**WHAT TO DO**
Word for word, write the records out again, but omit each picture.

Stored data entries:
□ □ □ □

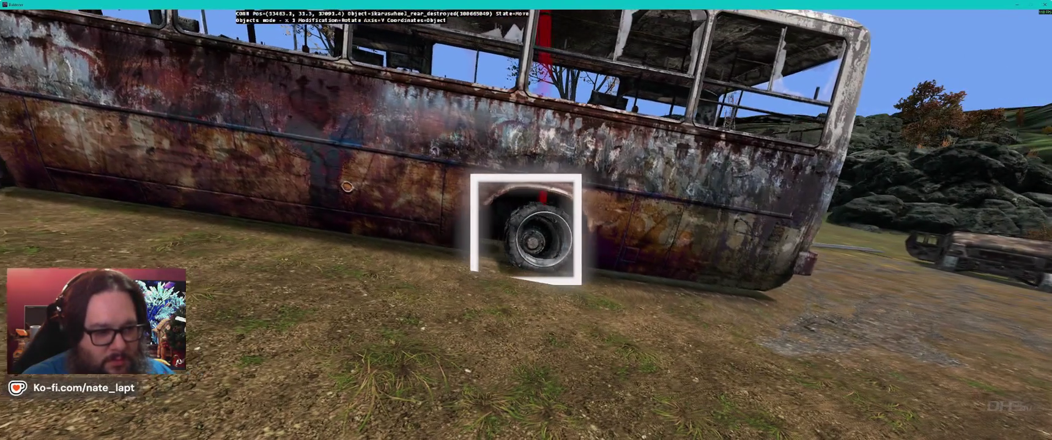
key(alt)
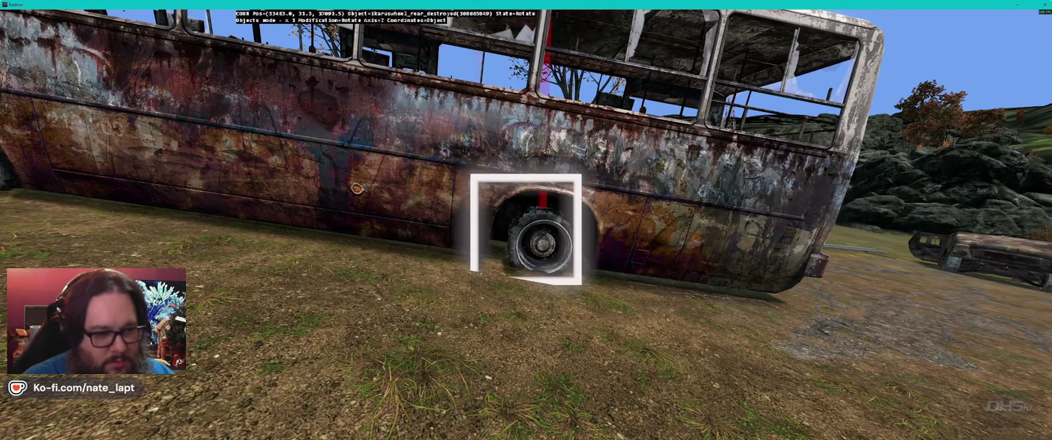
key(alt)
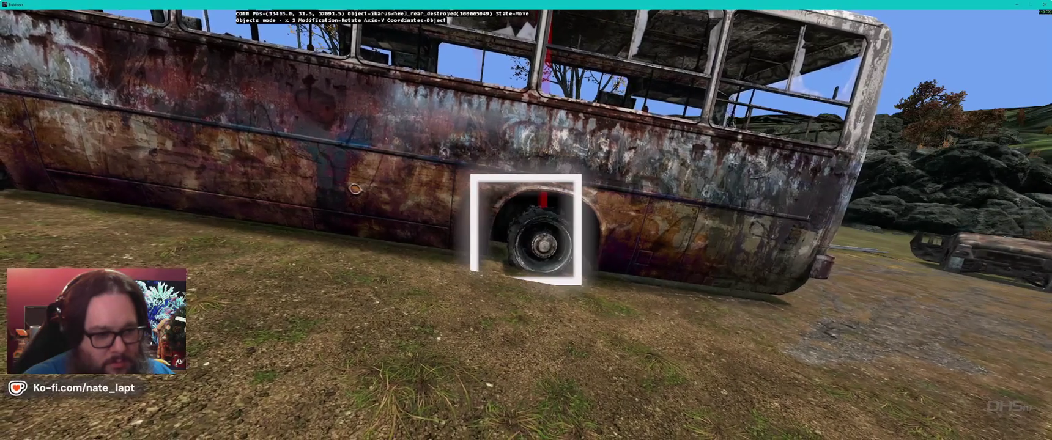
key(w)
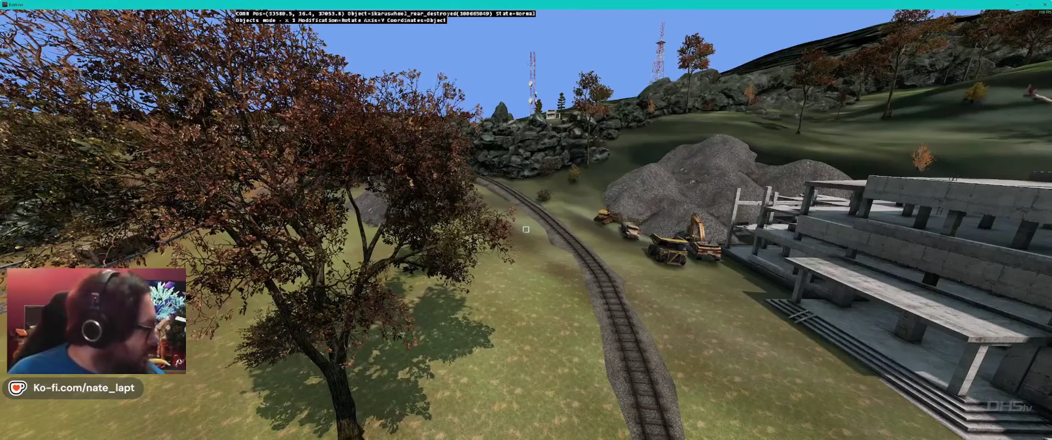
Step: Save the terrain project from the Terrain Builder toolbar
key(s)
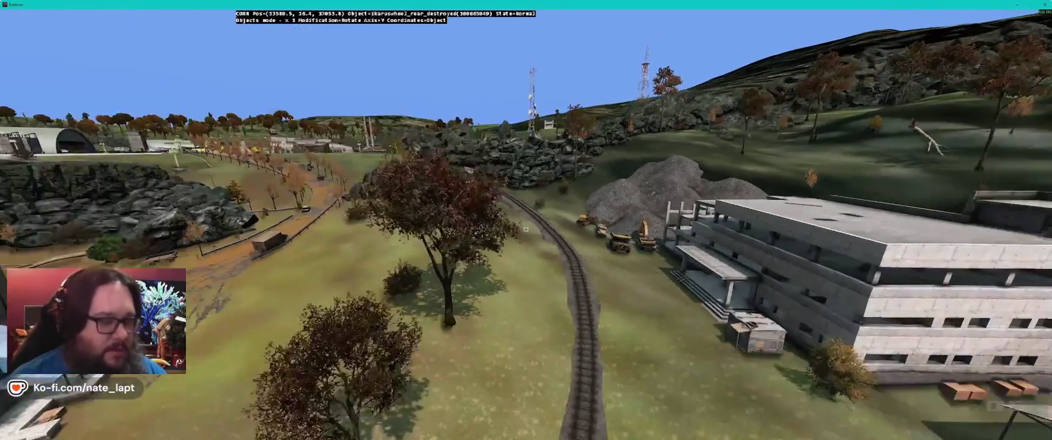
key(w)
key(w)
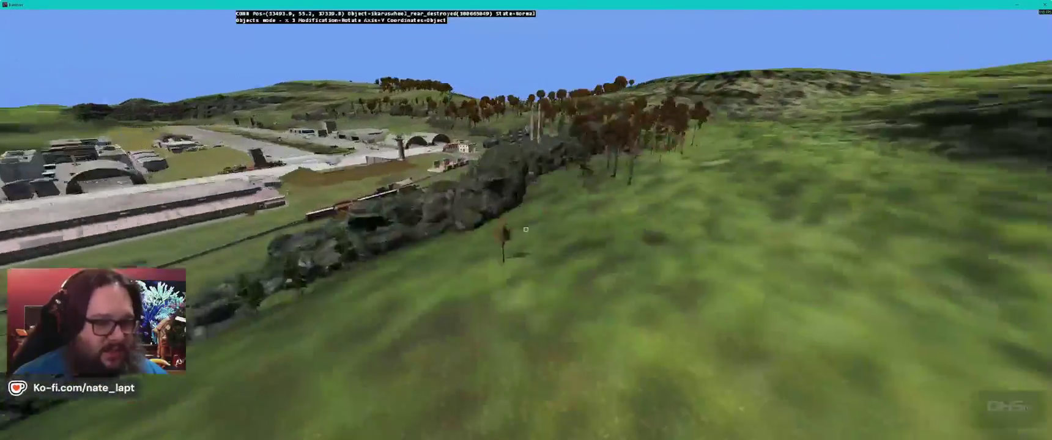
key(alt+Tab)
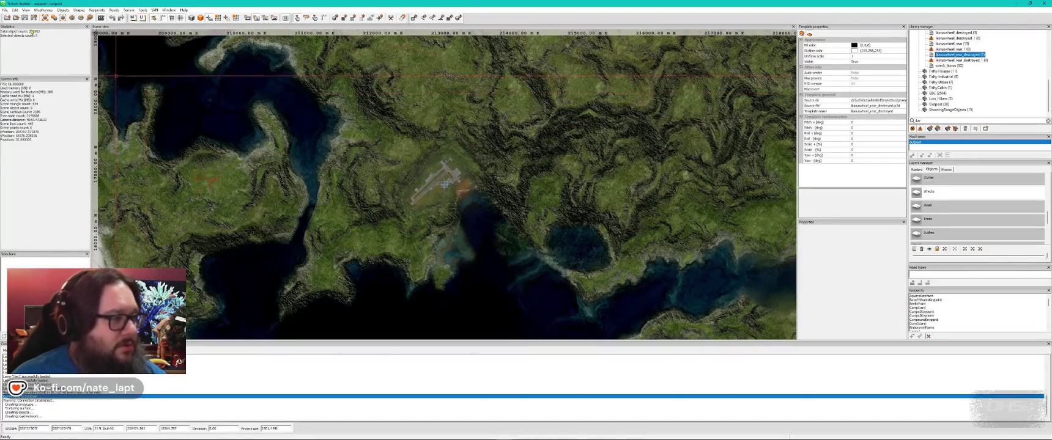
click(25, 17)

□ □ □ □

**REPLY TO THE EXERCISE**
key(alt)
key(alt)
key(w)
Step: Save the terrain project from the Terrain Builder toolbar
key(s)
key(w)
key(w)
key(alt+Tab)
click(25, 17)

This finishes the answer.